1. What’s moving the stock today
Ericsson’s U.S.-listed ADS are trading higher as the market focuses on the company’s newly initiated share repurchase program totaling up to SEK 15 billion. Ericsson said repurchases are expected to commence on April 23, 2026 at the earliest and may run through March 31, 2027, putting a near-term start date in view and providing an incremental demand narrative for the shares. (ericsson.com)
2. The catalyst: buyback mechanics and timing
Ericsson announced that its board decided to use the authorization from the March 31, 2026 AGM to initiate repurchases of its Class B shares on Nasdaq Stockholm, up to SEK 15 billion in total consideration. With the earliest start date only days away, traders often re-rate the stock on expectations of reduced share count over time, a more shareholder-friendly capital return stance, and potential support for the stock during periods of volatility. (ericsson.com)

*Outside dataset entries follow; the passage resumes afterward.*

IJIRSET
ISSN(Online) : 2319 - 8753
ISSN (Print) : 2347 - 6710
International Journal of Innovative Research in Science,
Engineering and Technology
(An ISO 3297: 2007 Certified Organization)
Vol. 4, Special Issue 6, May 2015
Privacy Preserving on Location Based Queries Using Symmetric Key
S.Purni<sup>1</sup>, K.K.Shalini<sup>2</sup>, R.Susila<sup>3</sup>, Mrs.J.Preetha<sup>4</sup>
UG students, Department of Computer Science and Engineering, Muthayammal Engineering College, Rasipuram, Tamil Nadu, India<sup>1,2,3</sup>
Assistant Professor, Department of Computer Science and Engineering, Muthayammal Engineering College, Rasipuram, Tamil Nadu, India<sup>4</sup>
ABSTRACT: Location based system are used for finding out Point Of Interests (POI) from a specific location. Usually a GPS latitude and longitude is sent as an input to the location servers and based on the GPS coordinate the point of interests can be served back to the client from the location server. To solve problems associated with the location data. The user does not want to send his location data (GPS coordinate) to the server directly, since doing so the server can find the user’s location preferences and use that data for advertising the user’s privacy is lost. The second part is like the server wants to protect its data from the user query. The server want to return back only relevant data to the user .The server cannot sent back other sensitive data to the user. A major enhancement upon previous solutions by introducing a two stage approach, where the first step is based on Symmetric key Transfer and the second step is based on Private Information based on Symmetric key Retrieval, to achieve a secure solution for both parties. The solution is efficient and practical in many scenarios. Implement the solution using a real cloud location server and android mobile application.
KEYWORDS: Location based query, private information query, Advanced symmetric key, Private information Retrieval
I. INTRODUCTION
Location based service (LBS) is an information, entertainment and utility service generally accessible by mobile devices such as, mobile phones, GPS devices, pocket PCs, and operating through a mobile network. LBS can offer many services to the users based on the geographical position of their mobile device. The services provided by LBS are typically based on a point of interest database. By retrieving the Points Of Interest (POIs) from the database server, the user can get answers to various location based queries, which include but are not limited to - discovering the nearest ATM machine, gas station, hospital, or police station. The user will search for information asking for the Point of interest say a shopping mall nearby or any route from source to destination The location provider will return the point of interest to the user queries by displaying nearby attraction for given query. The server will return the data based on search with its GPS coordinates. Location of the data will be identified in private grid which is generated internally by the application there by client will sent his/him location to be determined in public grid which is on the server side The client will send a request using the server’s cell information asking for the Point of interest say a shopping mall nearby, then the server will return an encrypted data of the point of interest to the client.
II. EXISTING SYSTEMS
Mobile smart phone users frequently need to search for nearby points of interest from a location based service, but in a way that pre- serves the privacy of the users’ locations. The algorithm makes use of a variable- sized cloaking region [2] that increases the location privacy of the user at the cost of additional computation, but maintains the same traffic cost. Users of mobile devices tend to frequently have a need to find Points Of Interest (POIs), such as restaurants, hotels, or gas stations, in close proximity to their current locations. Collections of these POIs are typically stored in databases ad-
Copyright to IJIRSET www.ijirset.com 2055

3. Why it matters now: Q1 results kept the buyback in play
The buyback timeline was reiterated alongside Ericsson’s first-quarter 2026 results released April 17, 2026, which included the statement that the buyback is approved and expected to commence on April 23, 2026. With earnings now out and the program details public, investors are shifting from “planned” to “imminent,” which can be enough to drive a modest, sentiment-led rally even without a new contract headline. (ericsson.com)
4. What to watch next
The next key check is whether Ericsson confirms the first day of repurchases and how consistently it buys stock once the window opens. Investors will also watch for follow-through from Q1 commentary—especially any signs of stabilization in operator spending and progress in margin and cash generation—because the durability of a buyback-driven move typically depends on underlying fundamentals and confidence in ongoing free cash flow.